> [What the task requires]
Beginning with the first line, return the material verbatim and without pictures.

> [Data in this exercise]
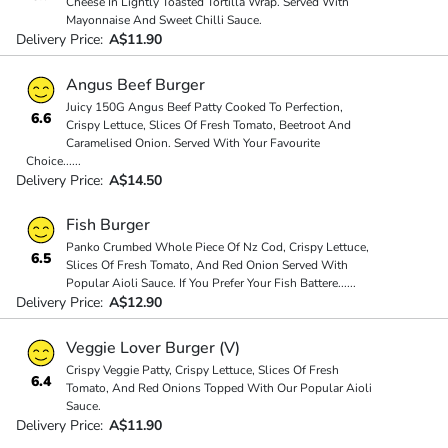
Cheese In Lightly Toasted Tortilla Wrap. Served With
Mayonnaise And Sweet Chilli Sauce.
Delivery Price:
A$11.90
Angus Beef Burger
Juicy 150G Angus Beef Patty Cooked To Perfection,
6.6
Crispy Lettuce, Slices Of Fresh Tomato, Beetroot And
Caramelised Onion. Served With Your Favourite
Choice
...
...
Delivery Price:
A$14.50
Fish Burger
Panko Crumbed Whole Piece Of Nz Cod, Crispy Lettuce,
6.5
Slices Of Fresh Tomato, And Red Onion Served With
Popular Aioli Sauce. If You Prefer Your Fish Battere
...
...
Delivery Price:
A$12.90
Veggie Lover Burger (V)
Crispy Veggie Patty, Crispy Lettuce, Slices Of Fresh
6.4
Tomato, And Red Onions Topped With Our Popular Aioli
Sauce.
Delivery Price:
A$11.90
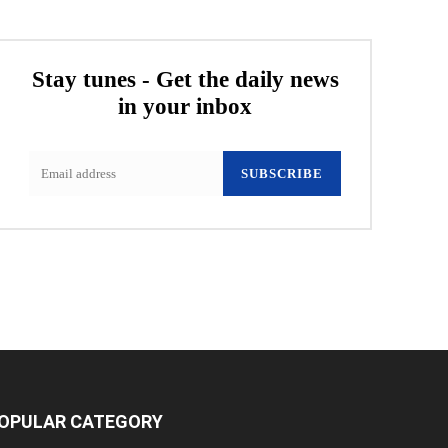
Stay tunes - Get the daily news
in your inbox
SUBSCRIBE
OPULAR CATEGORY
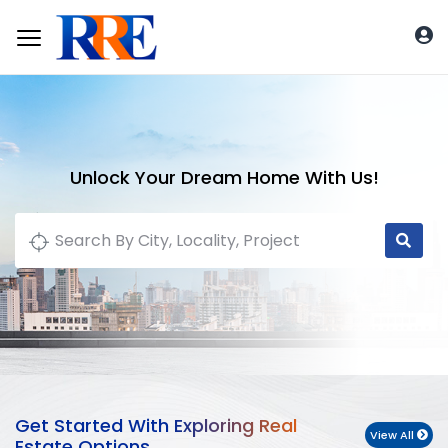
Unlock Your Dream Home With Us!
Get Started With Exploring Real
View All
Estate Options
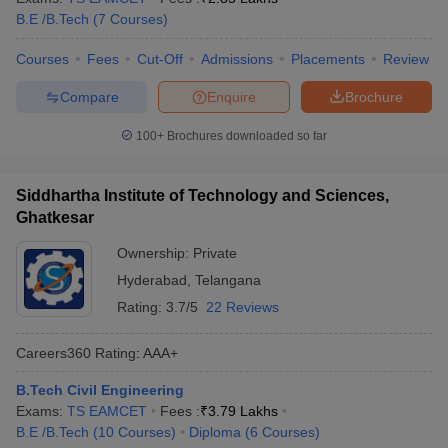
B.E /B.Tech
(
7
Courses
)
Courses
Fees
Cut-Off
Admissions
Placements
Review
Compare
Enquire
Brochure
100+
Brochures downloaded so far
Siddhartha Institute of Technology and Sciences,
Ghatkesar
Ownership:
Private
Hyderabad
,
Telangana
Rating:
3.7/5
22 Reviews
Careers360
Rating
:
AAA+
B.Tech Civil Engineering
Exams:
TS EAMCET
Fees :
₹
3.79 Lakhs
B.E /B.Tech
(
10
Courses
)
Diploma
(
6
Courses
)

> [Finished task]
Cheese In Lightly Toasted Tortilla Wrap. Served With
Mayonnaise And Sweet Chilli Sauce.
Delivery Price:
A$11.90
Angus Beef Burger
Juicy 150G Angus Beef Patty Cooked To Perfection,
6.6
Crispy Lettuce, Slices Of Fresh Tomato, Beetroot And
Caramelised Onion. Served With Your Favourite
Choice
...
...
Delivery Price:
A$14.50
Fish Burger
Panko Crumbed Whole Piece Of Nz Cod, Crispy Lettuce,
6.5
Slices Of Fresh Tomato, And Red Onion Served With
Popular Aioli Sauce. If You Prefer Your Fish Battere
...
...
Delivery Price:
A$12.90
Veggie Lover Burger (V)
Crispy Veggie Patty, Crispy Lettuce, Slices Of Fresh
6.4
Tomato, And Red Onions Topped With Our Popular Aioli
Sauce.
Delivery Price:
A$11.90
Stay tunes - Get the daily news
in your inbox
SUBSCRIBE
OPULAR CATEGORY
Unlock Your Dream Home With Us!
Get Started With Exploring Real
View All
Estate Options
B.E /B.Tech
(
7
Courses
)
Courses
Fees
Cut-Off
Admissions
Placements
Review
Compare
Enquire
Brochure
100+
Brochures downloaded so far
Siddhartha Institute of Technology and Sciences,
Ghatkesar
Ownership:
Private
Hyderabad
,
Telangana
Rating:
3.7/5
22 Reviews
Careers360
Rating
:
AAA+
B.Tech Civil Engineering
Exams:
TS EAMCET
Fees :
₹
3.79 Lakhs
B.E /B.Tech
(
10
Courses
)
Diploma
(
6
Courses
)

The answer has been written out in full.